The First Krispy Kreme In Ireland Had To Close Its 24-Hour Drive Thru Less Than A Week After Opening Because The Lines Were So Long And People Were Honking In The Middle Of The Night

Irish Independent- Popular doughnut joint Krispy Kreme will be closing their 24-hour ‘Drive Thru’ traffic after neighbours expressed their frustration over late-night noise and “honking cars”. The new outlet, a branch of the US doughnut chain, opened last Wednesday and was operating on a 24/7 basis with a ‘Drive-Thru’ facility.

Residents in the area spoke to Independent.ie yesterday about the late-night noise pollution and shared extraordinary footage of dozens of cars beeping their horns in the shopping centre carpark in the middle of the night. “We’ve listened to our neighbours and we’re making changes,” Krispy Kreme CEO Richard Cheshire said in a statement issued today. They said they will be closing the late-night ‘Drive Thru’ facility from tonight and are now involved in discussions with the council for a long-term solution to the issue. The store will remain open and the in-store queue time has been estimated at 10-12 minutes.

The ‘Drive Thru’ will now be open between the hours of 6am and 11.30pm.

Damn it feels good to be an American after reading that. We give the good lads and lasses from the Emerald Isle a mere taste of American cuisine after years of eating boring Euro food and they lose their fucking marbles by turning someone’s backyard into the last scene of all the people driving to the Field of Dreams.
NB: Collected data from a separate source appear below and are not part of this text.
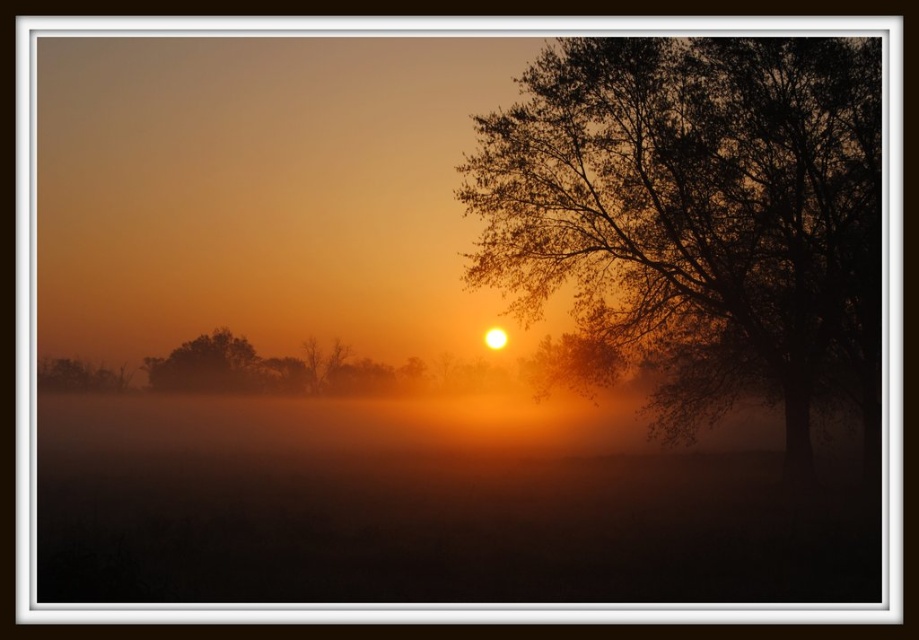
Question: Where is silhouette leafy tree at right located in relation to silhouette tree at left in the image?

Choices:
 (A) right
 (B) left

Answer: (A)

Question: Among these objects, which one is nearest to the camera?

Choices:
 (A) silhouette tree at left
 (B) smooth bark tree at right
 (C) silhouette leafy tree at right

Answer: (C)

Question: Which object appears closest to the camera in this image?

Choices:
 (A) smooth bark tree at right
 (B) silhouette leafy tree at right
 (C) silhouette tree at left

Answer: (B)

Question: Which of the following is the closest to the observer?

Choices:
 (A) (543, 356)
 (B) (853, 72)
 (C) (199, 348)

Answer: (B)

Question: Is silhouette tree at left positioned behind smooth bark tree at right?

Choices:
 (A) no
 (B) yes

Answer: (B)

Question: Can you confirm if silhouette leafy tree at right is positioned to the left of smooth bark tree at right?

Choices:
 (A) yes
 (B) no

Answer: (B)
I could see waiting in traffic like that for a free iPhone, car, or blowjob. But a dessert that you don’t have to leave the car for? Get the fuck out of here. And that’s coming from someone that loved drive thrus as just an everyday fat person and relied on them once he had kids he did not want to take out of their carseats.

I will admit however that putting a bunch of hungry Irish people in cars after a long night out and making them to wait in line forever only to see the Hot Donuts sign turn off once the reach the front is an EXPLOSIVE combination to say the least. Can you imagine what it would look like if Uncle Sam gave Ireland the good stuff and opened a Dunkin’ Donuts across the pond with their delicious 2 for $5 Bacon, Egg, and Cheese special? The streets of Dublin would look like Yankee Stadium after a Yankees fan sees an A’s fan quietly minding his business while watching his team lose a Wild Card Game they trailed for almost the entire time. Absolute chaos. Just kidding, the Irish have more sense and better manners than that.